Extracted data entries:
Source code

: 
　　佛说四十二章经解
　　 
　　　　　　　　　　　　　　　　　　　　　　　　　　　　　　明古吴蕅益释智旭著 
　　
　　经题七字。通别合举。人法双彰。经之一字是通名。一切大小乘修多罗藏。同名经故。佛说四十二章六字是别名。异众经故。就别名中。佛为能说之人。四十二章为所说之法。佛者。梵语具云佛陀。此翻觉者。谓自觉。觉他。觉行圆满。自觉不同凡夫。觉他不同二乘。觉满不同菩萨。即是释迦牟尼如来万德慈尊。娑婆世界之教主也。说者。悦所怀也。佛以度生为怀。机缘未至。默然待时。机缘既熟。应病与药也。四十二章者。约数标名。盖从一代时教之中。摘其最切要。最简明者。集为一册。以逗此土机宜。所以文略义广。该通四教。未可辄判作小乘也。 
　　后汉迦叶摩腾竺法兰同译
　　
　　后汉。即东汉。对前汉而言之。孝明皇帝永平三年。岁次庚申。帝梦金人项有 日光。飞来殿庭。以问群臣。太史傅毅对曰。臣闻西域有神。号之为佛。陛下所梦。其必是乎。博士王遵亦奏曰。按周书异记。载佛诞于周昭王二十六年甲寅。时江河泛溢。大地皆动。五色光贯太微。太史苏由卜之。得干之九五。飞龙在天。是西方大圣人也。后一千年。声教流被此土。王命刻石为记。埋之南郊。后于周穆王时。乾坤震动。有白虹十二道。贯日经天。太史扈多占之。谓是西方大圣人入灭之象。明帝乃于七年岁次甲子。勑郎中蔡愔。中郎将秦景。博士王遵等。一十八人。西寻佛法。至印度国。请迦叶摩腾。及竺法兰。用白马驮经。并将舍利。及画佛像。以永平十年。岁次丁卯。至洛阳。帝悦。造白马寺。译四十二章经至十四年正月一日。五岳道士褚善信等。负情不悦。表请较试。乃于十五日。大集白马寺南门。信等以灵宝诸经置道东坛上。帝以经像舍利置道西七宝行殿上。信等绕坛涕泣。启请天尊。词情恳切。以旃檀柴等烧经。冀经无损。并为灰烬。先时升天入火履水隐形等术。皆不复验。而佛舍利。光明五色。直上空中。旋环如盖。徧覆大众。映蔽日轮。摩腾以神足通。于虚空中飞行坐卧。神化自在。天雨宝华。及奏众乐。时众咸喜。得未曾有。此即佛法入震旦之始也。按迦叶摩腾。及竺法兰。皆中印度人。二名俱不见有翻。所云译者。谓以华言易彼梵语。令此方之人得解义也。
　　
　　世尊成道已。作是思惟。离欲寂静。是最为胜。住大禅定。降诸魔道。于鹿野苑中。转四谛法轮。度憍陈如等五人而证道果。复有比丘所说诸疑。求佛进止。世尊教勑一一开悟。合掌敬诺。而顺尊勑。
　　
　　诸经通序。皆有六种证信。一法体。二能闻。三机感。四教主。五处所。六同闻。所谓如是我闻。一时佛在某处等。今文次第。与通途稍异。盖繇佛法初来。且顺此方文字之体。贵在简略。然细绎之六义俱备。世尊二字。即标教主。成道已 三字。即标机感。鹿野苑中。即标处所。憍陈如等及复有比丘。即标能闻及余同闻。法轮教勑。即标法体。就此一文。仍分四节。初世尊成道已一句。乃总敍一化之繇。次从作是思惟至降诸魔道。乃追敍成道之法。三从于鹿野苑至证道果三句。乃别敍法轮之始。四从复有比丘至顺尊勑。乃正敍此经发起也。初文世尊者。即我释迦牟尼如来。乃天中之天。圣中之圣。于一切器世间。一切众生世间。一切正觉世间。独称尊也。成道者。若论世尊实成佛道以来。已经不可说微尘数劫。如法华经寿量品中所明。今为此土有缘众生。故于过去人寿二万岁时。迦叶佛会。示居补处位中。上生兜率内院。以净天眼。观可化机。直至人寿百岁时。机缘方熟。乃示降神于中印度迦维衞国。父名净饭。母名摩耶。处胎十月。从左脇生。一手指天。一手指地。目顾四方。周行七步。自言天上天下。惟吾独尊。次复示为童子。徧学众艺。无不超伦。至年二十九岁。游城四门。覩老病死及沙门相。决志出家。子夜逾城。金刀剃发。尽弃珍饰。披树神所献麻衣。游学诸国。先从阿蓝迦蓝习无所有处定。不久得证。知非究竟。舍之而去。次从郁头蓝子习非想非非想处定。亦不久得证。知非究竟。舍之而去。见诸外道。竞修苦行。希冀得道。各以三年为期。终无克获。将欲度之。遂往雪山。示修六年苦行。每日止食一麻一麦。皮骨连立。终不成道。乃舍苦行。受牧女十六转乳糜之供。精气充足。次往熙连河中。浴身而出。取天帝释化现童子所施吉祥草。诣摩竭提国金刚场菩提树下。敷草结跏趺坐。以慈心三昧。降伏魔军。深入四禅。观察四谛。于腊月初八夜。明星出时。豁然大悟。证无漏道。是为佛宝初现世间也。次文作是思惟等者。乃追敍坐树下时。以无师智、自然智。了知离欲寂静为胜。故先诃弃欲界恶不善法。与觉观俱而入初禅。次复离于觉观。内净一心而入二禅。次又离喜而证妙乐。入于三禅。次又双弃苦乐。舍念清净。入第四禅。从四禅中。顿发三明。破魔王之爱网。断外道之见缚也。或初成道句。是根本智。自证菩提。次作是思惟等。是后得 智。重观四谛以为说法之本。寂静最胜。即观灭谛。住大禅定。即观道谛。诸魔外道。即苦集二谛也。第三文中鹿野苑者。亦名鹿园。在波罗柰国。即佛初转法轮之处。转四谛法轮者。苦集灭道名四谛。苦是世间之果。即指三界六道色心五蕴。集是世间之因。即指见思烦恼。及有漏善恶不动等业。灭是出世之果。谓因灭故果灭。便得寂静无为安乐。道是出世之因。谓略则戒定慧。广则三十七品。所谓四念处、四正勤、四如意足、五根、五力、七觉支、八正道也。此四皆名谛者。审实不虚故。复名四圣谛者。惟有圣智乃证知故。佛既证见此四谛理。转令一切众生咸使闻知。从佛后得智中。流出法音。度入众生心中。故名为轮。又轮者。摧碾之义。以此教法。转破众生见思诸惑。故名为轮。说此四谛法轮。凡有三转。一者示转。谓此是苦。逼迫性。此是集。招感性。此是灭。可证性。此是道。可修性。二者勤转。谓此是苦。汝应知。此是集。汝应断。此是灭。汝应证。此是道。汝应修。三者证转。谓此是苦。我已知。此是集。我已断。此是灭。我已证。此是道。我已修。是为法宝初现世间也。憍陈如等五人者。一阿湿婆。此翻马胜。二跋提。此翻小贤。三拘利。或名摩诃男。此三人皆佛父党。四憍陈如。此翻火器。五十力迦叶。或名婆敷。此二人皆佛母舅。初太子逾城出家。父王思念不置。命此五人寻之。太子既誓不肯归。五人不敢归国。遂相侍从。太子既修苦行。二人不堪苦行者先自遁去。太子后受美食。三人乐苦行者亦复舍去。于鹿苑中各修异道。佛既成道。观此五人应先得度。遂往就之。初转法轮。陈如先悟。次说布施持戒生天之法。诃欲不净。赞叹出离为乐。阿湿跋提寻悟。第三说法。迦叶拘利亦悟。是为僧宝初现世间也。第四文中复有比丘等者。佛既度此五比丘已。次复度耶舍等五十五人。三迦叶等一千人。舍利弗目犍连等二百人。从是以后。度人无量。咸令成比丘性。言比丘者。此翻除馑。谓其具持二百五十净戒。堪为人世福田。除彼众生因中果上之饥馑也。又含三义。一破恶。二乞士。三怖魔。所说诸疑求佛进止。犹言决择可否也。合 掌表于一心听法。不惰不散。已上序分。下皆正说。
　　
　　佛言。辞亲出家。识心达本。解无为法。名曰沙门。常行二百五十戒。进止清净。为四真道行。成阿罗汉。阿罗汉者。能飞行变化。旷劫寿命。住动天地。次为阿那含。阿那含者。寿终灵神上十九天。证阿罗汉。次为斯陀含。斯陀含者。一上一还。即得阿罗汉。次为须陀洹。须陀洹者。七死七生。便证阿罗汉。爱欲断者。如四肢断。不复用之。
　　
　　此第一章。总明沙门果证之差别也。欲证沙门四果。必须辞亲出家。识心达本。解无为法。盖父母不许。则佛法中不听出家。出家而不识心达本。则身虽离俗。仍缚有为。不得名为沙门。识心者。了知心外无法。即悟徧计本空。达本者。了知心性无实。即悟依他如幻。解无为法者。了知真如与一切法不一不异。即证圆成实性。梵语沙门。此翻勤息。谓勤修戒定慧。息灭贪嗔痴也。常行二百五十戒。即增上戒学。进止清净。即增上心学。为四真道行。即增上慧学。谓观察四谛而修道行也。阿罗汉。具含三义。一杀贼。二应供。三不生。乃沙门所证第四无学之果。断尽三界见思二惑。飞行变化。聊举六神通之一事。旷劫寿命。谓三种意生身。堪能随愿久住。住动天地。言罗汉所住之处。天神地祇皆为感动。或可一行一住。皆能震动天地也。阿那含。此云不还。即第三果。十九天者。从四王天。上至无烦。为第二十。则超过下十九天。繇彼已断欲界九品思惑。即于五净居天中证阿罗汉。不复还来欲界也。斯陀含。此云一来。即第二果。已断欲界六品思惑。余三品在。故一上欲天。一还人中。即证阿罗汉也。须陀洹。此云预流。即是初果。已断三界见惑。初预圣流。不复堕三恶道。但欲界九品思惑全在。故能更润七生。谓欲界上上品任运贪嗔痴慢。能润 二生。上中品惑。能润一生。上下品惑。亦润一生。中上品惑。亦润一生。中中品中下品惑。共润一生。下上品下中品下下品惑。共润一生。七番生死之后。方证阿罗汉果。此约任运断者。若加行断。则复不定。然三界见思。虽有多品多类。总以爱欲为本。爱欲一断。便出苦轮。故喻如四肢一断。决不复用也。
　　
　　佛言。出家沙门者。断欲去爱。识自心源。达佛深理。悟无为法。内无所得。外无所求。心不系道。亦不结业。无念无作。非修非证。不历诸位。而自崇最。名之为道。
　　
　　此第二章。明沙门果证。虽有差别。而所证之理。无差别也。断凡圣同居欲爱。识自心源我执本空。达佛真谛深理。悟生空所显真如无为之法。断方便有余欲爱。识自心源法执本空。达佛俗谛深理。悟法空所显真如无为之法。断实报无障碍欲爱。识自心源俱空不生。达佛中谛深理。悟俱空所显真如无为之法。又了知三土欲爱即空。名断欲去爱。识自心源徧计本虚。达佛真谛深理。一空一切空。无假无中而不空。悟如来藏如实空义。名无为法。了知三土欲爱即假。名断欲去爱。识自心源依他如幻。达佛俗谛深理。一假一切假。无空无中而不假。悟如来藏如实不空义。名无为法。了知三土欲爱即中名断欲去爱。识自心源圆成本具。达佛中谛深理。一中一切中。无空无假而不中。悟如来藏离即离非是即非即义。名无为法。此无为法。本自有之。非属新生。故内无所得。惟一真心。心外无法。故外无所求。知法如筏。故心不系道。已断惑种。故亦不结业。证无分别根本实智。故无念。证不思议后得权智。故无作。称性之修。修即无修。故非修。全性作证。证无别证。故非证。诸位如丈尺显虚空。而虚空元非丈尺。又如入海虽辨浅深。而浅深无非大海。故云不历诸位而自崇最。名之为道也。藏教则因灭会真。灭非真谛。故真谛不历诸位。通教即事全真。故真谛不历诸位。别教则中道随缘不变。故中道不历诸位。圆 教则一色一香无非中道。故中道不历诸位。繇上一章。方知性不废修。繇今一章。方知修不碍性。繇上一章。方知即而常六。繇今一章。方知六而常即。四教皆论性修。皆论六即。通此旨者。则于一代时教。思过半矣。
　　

◆ WORK ORDER
Pick out every line of the material above that contains the string "常行二百五十戒" and copy each one in full, treating case as significant.

◆ SOLUTION TO THIS EXERCISE
　　佛言。辞亲出家。识心达本。解无为法。名曰沙门。常行二百五十戒。进止清净。为四真道行。成阿罗汉。阿罗汉者。能飞行变化。旷劫寿命。住动天地。次为阿那含。阿那含者。寿终灵神上十九天。证阿罗汉。次为斯陀含。斯陀含者。一上一还。即得阿罗汉。次为须陀洹。须陀洹者。七死七生。便证阿罗汉。爱欲断者。如四肢断。不复用之。
　　此第一章。总明沙门果证之差别也。欲证沙门四果。必须辞亲出家。识心达本。解无为法。盖父母不许。则佛法中不听出家。出家而不识心达本。则身虽离俗。仍缚有为。不得名为沙门。识心者。了知心外无法。即悟徧计本空。达本者。了知心性无实。即悟依他如幻。解无为法者。了知真如与一切法不一不异。即证圆成实性。梵语沙门。此翻勤息。谓勤修戒定慧。息灭贪嗔痴也。常行二百五十戒。即增上戒学。进止清净。即增上心学。为四真道行。即增上慧学。谓观察四谛而修道行也。阿罗汉。具含三义。一杀贼。二应供。三不生。乃沙门所证第四无学之果。断尽三界见思二惑。飞行变化。聊举六神通之一事。旷劫寿命。谓三种意生身。堪能随愿久住。住动天地。言罗汉所住之处。天神地祇皆为感动。或可一行一住。皆能震动天地也。阿那含。此云不还。即第三果。十九天者。从四王天。上至无烦。为第二十。则超过下十九天。繇彼已断欲界九品思惑。即于五净居天中证阿罗汉。不复还来欲界也。斯陀含。此云一来。即第二果。已断欲界六品思惑。余三品在。故一上欲天。一还人中。即证阿罗汉也。须陀洹。此云预流。即是初果。已断三界见惑。初预圣流。不复堕三恶道。但欲界九品思惑全在。故能更润七生。谓欲界上上品任运贪嗔痴慢。能润 二生。上中品惑。能润一生。上下品惑。亦润一生。中上品惑。亦润一生。中中品中下品惑。共润一生。下上品下中品下下品惑。共润一生。七番生死之后。方证阿罗汉果。此约任运断者。若加行断。则复不定。然三界见思。虽有多品多类。总以爱欲为本。爱欲一断。便出苦轮。故喻如四肢一断。决不复用也。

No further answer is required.